**Work to be completed:** Set down exactly the lines in the records below that run from the line with "index dip: (545, 175)" to the line with "middle mcp: (537, 280)", inclusive, and nothing more.
[Records for processing — start]
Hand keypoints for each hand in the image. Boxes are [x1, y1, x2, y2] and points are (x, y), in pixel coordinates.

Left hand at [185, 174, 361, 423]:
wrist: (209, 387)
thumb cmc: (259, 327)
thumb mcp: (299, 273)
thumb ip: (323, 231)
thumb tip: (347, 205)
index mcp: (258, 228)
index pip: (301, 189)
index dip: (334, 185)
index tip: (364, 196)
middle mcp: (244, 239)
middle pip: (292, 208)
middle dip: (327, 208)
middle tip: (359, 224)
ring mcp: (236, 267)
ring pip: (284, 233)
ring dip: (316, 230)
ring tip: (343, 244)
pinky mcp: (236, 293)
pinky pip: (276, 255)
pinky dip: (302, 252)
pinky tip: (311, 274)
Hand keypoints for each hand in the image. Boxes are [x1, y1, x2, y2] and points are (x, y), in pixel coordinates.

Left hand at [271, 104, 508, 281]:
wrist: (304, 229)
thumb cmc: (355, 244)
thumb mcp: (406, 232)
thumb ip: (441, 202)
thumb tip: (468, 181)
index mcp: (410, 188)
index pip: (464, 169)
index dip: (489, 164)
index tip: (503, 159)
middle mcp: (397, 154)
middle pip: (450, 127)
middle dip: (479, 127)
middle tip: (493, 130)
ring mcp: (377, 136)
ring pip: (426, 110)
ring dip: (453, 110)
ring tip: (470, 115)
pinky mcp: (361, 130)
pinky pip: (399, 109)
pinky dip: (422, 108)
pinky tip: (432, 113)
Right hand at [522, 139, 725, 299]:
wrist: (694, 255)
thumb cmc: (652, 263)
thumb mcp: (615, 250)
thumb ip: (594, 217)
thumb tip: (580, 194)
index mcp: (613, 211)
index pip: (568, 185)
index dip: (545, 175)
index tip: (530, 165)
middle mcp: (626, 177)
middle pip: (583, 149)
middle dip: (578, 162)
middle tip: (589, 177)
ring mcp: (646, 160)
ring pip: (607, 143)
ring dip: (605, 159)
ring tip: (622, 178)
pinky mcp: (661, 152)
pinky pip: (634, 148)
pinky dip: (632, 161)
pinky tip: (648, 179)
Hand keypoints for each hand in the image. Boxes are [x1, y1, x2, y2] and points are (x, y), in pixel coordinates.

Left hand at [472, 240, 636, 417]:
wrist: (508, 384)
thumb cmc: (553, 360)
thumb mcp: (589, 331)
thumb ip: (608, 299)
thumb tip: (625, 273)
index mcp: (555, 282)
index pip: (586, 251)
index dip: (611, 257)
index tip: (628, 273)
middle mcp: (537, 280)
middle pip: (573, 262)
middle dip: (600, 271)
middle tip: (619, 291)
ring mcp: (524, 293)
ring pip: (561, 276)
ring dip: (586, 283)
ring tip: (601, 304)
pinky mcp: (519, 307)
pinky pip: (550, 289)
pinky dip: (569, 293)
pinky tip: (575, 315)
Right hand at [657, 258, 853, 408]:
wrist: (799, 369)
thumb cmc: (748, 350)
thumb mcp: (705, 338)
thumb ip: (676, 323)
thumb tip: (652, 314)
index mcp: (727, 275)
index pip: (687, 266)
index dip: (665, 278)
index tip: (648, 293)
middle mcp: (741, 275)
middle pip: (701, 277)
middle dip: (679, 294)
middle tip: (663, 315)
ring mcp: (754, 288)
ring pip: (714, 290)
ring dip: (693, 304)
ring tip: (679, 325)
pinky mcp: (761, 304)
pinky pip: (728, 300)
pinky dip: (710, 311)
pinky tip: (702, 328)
[Records for processing — finish]
[Records for processing — start]
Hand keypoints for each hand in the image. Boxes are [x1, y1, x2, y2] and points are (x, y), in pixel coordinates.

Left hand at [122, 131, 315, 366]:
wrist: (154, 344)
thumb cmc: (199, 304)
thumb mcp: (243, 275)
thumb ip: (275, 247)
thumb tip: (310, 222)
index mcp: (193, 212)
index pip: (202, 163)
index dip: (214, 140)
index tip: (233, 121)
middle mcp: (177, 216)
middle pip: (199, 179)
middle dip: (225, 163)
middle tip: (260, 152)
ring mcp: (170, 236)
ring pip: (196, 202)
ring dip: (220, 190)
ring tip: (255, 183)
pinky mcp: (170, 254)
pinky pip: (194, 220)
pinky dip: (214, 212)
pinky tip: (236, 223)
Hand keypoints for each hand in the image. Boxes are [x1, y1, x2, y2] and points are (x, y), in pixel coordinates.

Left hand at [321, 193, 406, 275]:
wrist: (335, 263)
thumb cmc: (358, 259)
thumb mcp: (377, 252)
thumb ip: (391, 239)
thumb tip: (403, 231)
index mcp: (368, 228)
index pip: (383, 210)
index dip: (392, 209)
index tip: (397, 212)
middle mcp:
[Records for processing — finish]
[Records for processing — start]
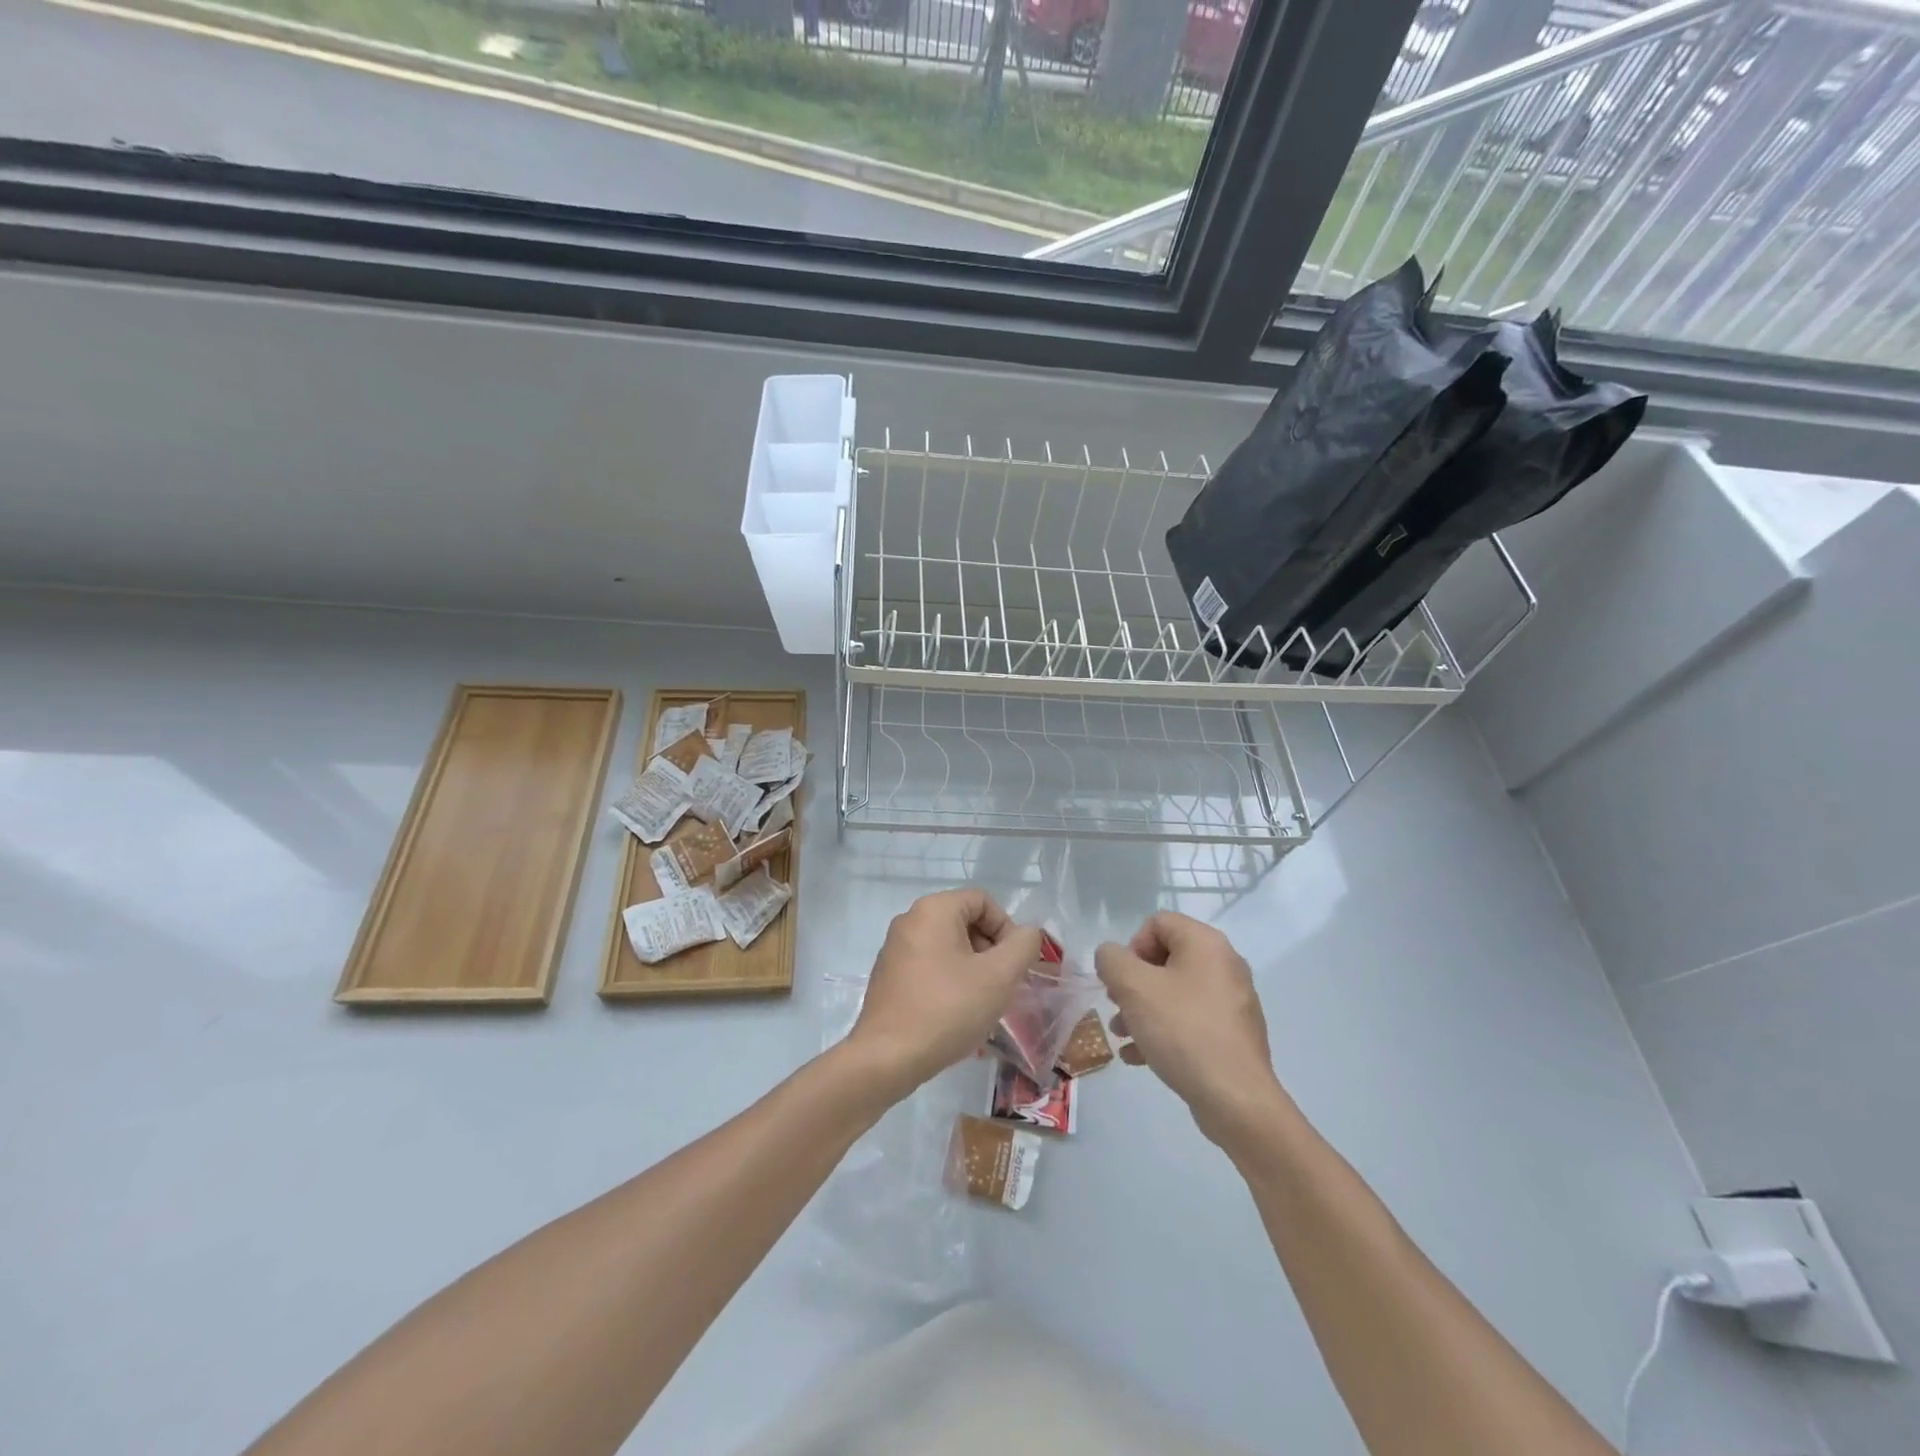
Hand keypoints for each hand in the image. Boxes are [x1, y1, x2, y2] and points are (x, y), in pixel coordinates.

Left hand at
[Records for processing — finish]
**Expected answer:**
index dip: (545, 175)
index tip: (530, 165)
middle mcp: (626, 177)
middle pip: (583, 149)
middle dip: (578, 162)
middle tip: (589, 177)
ring mcp: (646, 160)
ring pip: (607, 143)
ring dip: (605, 159)
ring tip: (622, 178)
pinky mcp: (661, 152)
pinky pip: (634, 148)
pinky dip: (632, 161)
pinky tip: (648, 179)
Hand keypoints for each hand in the image. Boxes are [x1, y1, x2, y2] and points are (x, y), in pixel coordinates.

Left hand at [472, 240, 636, 417]:
wrist: (508, 384)
thumb cmc: (553, 360)
thumb mcp: (589, 331)
thumb ip: (608, 299)
thumb tip: (625, 273)
index mcp: (555, 282)
index pip: (586, 251)
index dip: (611, 257)
index tip: (628, 273)
middle mcp: (537, 280)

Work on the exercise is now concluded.